WHAT IS NEEDED - Copy every line from the data below in which the string "regression" can be found.

DATA EXTRACTS -
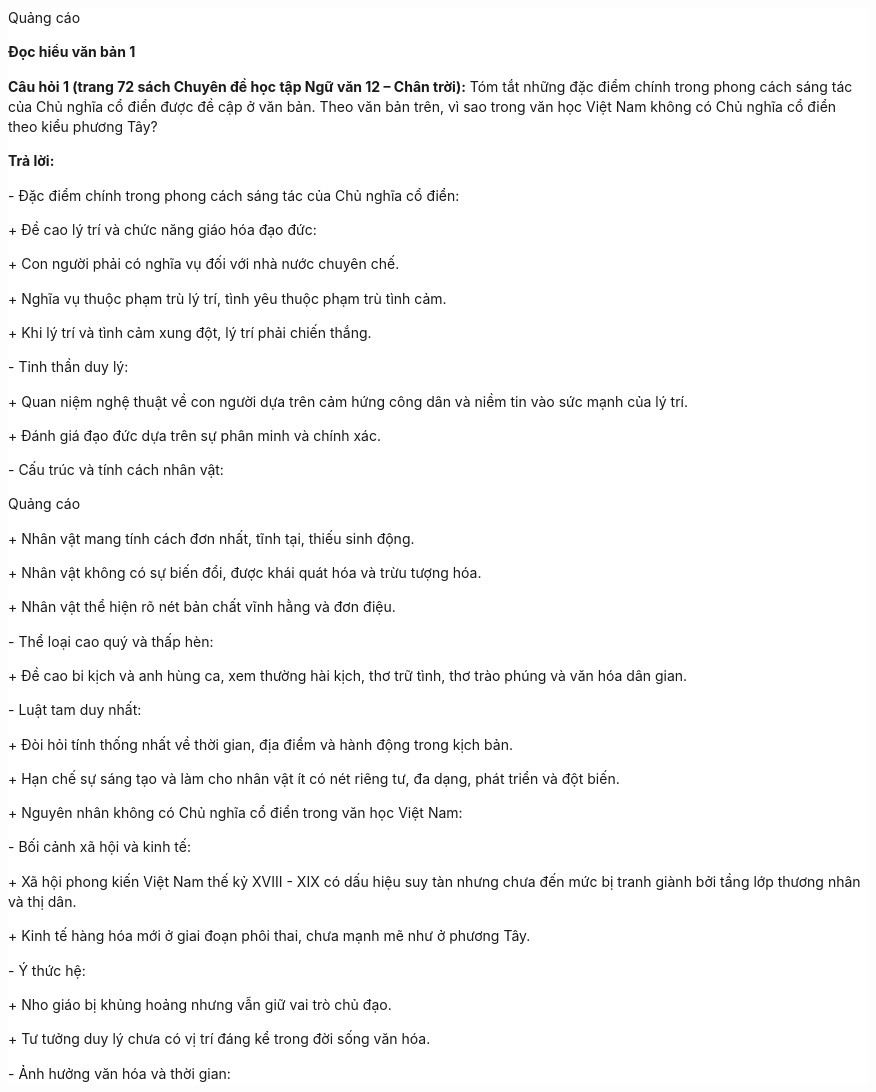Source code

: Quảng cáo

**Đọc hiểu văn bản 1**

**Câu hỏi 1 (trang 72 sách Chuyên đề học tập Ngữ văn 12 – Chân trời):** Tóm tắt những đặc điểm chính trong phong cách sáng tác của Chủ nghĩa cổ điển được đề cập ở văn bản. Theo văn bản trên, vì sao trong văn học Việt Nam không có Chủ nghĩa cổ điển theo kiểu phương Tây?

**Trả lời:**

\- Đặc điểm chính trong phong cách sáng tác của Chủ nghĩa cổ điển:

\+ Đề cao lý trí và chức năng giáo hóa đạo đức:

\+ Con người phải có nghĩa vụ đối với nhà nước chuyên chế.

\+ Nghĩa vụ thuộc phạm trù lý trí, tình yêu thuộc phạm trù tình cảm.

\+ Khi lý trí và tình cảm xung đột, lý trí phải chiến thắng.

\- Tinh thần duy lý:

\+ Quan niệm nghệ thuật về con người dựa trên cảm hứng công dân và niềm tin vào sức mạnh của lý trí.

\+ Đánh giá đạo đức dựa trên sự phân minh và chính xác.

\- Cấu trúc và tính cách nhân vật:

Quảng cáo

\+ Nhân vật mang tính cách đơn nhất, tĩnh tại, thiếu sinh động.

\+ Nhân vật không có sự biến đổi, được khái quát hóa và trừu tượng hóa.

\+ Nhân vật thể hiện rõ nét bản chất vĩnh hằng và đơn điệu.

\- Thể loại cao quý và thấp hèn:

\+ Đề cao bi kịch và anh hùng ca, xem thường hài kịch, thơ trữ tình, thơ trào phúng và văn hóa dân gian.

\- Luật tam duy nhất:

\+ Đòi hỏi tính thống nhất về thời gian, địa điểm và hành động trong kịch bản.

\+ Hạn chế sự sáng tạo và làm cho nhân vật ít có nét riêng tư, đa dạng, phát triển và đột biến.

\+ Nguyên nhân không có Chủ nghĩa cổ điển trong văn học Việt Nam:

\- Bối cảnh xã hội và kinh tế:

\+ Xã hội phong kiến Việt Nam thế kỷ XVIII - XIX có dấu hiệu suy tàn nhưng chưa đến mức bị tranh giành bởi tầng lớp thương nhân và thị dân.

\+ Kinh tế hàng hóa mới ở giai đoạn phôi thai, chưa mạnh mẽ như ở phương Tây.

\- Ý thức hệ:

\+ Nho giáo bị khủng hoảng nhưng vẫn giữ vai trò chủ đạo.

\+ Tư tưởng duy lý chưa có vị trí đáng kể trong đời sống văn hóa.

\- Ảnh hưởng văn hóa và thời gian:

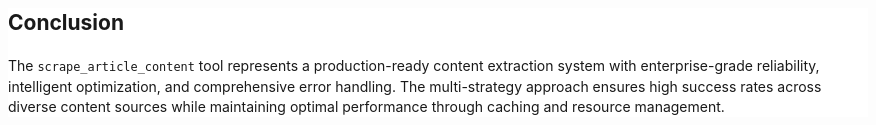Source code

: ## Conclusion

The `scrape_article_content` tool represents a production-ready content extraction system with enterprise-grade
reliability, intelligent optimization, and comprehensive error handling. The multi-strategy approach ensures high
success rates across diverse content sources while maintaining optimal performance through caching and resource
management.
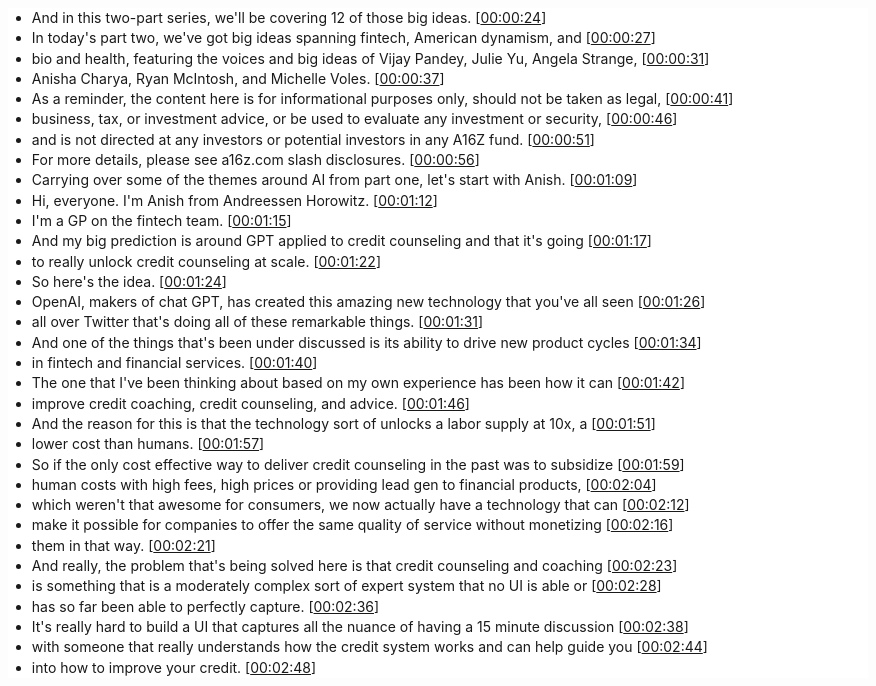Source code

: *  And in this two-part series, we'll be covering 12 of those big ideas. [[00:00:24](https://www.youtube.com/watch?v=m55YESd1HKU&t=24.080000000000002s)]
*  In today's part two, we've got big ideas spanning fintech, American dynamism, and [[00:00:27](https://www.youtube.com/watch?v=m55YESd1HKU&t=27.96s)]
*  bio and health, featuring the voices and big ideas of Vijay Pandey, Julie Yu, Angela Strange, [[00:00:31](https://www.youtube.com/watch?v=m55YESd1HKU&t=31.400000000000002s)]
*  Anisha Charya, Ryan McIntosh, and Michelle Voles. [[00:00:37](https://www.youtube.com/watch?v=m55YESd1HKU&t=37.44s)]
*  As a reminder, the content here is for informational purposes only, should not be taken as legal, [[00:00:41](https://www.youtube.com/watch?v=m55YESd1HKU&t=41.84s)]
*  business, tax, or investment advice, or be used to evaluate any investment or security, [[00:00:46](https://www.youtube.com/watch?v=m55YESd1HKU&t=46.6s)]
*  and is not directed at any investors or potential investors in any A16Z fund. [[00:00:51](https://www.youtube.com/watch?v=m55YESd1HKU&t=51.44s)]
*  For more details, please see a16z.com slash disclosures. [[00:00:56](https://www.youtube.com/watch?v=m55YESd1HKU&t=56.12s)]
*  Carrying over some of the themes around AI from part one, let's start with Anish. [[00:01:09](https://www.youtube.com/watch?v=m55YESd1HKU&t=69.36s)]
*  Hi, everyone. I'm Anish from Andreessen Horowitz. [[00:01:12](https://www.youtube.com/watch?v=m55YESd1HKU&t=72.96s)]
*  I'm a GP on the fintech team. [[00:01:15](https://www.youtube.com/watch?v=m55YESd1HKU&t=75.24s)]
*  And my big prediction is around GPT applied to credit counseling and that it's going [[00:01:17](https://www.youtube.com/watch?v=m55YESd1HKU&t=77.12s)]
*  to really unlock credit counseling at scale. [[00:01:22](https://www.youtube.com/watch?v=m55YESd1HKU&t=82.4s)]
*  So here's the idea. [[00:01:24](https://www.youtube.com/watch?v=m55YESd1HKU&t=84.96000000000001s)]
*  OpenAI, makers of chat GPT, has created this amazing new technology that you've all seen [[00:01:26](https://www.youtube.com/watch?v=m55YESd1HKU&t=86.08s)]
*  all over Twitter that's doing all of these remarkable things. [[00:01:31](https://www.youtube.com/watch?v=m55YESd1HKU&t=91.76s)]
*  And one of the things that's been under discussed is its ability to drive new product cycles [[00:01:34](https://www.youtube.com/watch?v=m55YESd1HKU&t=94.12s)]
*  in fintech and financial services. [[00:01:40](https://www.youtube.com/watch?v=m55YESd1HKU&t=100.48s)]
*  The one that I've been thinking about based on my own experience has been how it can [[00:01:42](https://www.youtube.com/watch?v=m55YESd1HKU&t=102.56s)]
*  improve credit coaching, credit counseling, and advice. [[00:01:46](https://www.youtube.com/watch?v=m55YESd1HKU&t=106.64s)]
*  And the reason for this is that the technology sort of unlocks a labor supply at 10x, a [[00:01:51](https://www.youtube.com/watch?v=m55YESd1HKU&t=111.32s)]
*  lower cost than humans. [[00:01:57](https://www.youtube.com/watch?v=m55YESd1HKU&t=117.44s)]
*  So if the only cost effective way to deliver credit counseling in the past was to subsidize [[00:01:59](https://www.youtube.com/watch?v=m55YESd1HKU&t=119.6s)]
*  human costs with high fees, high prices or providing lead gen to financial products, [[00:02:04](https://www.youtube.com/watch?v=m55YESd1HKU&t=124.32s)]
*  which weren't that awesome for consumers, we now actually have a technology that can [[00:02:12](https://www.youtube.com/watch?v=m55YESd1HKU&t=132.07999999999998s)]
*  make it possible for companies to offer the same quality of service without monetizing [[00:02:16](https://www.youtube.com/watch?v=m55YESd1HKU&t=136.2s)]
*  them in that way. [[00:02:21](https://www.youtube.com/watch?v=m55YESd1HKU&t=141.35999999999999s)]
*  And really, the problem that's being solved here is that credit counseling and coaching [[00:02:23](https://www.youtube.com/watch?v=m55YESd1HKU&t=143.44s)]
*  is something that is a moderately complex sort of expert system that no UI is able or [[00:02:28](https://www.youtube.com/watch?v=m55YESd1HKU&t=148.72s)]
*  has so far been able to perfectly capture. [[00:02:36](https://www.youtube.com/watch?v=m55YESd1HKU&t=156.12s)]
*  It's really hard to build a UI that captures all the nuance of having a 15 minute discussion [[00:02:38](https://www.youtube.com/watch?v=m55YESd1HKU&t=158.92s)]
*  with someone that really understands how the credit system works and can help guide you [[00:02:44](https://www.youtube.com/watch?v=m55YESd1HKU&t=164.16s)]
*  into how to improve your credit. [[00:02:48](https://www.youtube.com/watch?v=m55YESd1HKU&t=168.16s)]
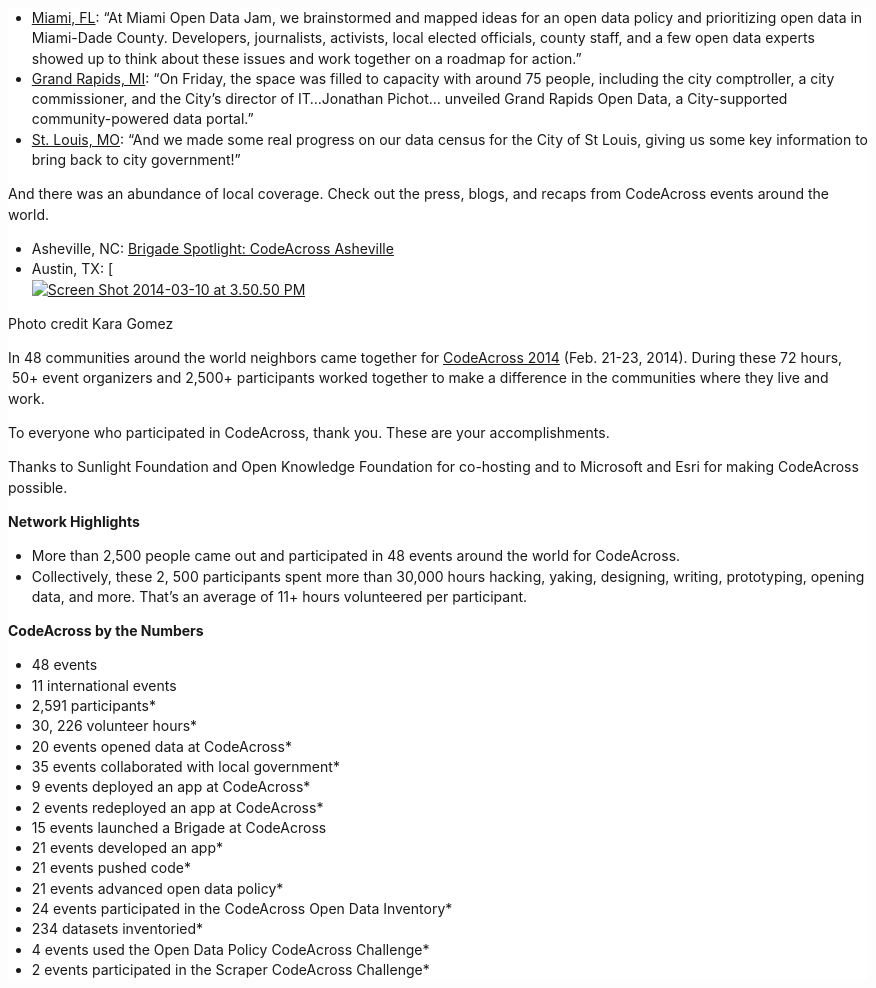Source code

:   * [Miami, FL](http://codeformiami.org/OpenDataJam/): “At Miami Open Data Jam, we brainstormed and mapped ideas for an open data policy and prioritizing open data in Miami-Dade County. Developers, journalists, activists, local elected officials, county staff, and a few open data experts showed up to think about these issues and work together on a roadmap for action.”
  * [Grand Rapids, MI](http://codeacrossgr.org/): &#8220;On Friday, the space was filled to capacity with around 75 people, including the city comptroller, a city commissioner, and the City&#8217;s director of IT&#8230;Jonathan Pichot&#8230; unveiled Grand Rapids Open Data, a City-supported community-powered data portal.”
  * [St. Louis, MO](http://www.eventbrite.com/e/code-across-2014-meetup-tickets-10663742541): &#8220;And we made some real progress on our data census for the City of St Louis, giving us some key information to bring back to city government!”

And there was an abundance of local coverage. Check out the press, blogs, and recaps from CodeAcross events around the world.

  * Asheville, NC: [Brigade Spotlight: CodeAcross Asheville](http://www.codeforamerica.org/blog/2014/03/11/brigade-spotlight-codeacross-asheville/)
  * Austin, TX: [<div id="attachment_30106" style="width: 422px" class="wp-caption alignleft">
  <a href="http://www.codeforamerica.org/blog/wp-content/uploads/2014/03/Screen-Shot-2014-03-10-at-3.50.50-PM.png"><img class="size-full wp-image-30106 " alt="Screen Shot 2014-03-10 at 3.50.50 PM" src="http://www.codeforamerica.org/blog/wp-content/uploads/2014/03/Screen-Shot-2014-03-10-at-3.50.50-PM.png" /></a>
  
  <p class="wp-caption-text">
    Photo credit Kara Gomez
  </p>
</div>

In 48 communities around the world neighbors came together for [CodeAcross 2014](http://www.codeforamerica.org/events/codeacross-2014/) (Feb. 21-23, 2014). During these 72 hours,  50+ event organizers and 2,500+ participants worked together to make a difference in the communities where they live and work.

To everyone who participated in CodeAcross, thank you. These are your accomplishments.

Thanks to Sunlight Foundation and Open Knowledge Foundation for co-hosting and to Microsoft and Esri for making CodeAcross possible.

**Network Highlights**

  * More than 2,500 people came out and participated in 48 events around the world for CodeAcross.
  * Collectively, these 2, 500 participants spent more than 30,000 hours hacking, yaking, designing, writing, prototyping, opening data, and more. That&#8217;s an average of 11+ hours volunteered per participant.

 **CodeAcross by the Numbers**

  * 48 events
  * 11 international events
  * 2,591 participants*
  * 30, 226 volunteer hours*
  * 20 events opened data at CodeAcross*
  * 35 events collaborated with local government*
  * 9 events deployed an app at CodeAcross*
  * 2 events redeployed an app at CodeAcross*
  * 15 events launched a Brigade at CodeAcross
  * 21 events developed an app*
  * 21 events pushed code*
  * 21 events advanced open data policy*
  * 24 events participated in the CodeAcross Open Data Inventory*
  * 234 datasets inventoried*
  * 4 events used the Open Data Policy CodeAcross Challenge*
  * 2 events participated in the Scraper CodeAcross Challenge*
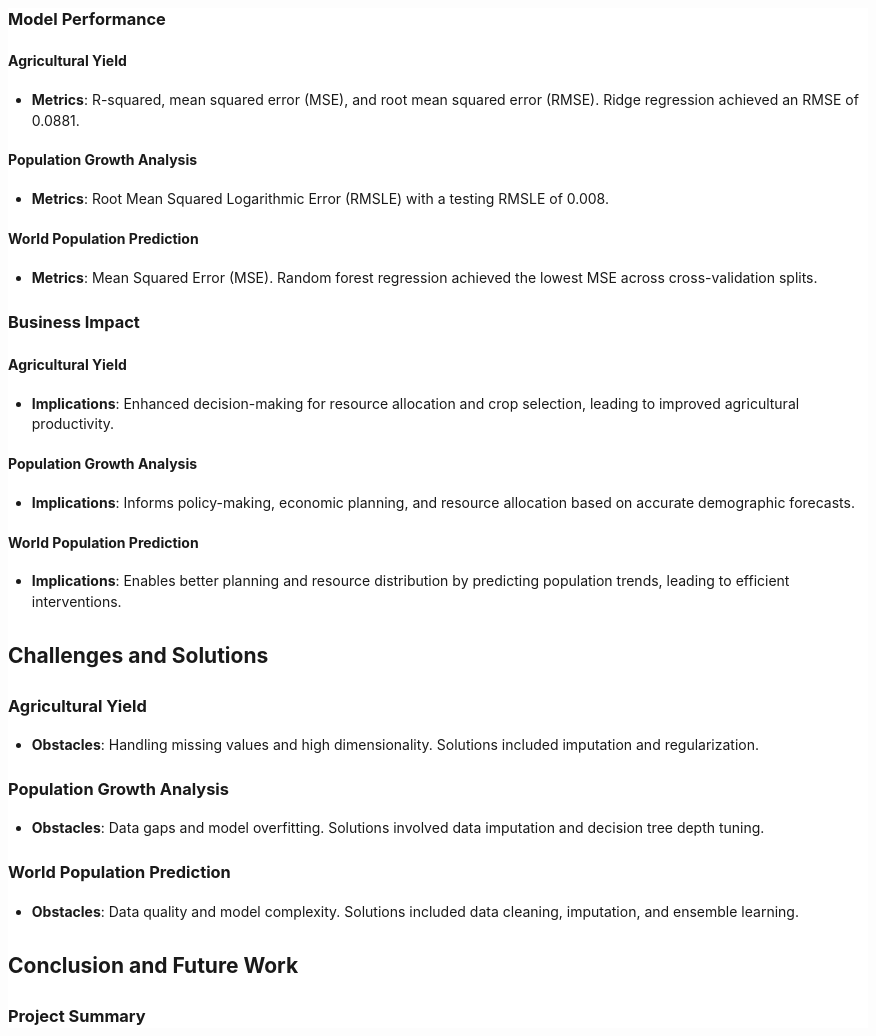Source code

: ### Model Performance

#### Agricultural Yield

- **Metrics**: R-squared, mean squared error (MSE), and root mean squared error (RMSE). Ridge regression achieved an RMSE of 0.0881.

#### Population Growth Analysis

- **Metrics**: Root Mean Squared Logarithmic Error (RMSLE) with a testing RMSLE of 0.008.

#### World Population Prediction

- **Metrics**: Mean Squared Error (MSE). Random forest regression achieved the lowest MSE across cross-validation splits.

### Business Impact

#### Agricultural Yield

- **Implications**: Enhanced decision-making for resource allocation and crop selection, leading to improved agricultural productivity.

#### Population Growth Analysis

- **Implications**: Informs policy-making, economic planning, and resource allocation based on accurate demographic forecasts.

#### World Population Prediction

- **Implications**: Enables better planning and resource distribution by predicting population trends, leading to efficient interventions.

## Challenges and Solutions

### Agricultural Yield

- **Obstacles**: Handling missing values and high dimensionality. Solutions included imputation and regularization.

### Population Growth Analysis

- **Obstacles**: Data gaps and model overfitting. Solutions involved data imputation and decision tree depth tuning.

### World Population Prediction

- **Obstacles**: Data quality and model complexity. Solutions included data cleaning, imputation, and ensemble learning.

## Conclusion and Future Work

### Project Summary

TASK RESULT -
- **Metrics**: R-squared, mean squared error (MSE), and root mean squared error (RMSE). Ridge regression achieved an RMSE of 0.0881.
- **Metrics**: Mean Squared Error (MSE). Random forest regression achieved the lowest MSE across cross-validation splits.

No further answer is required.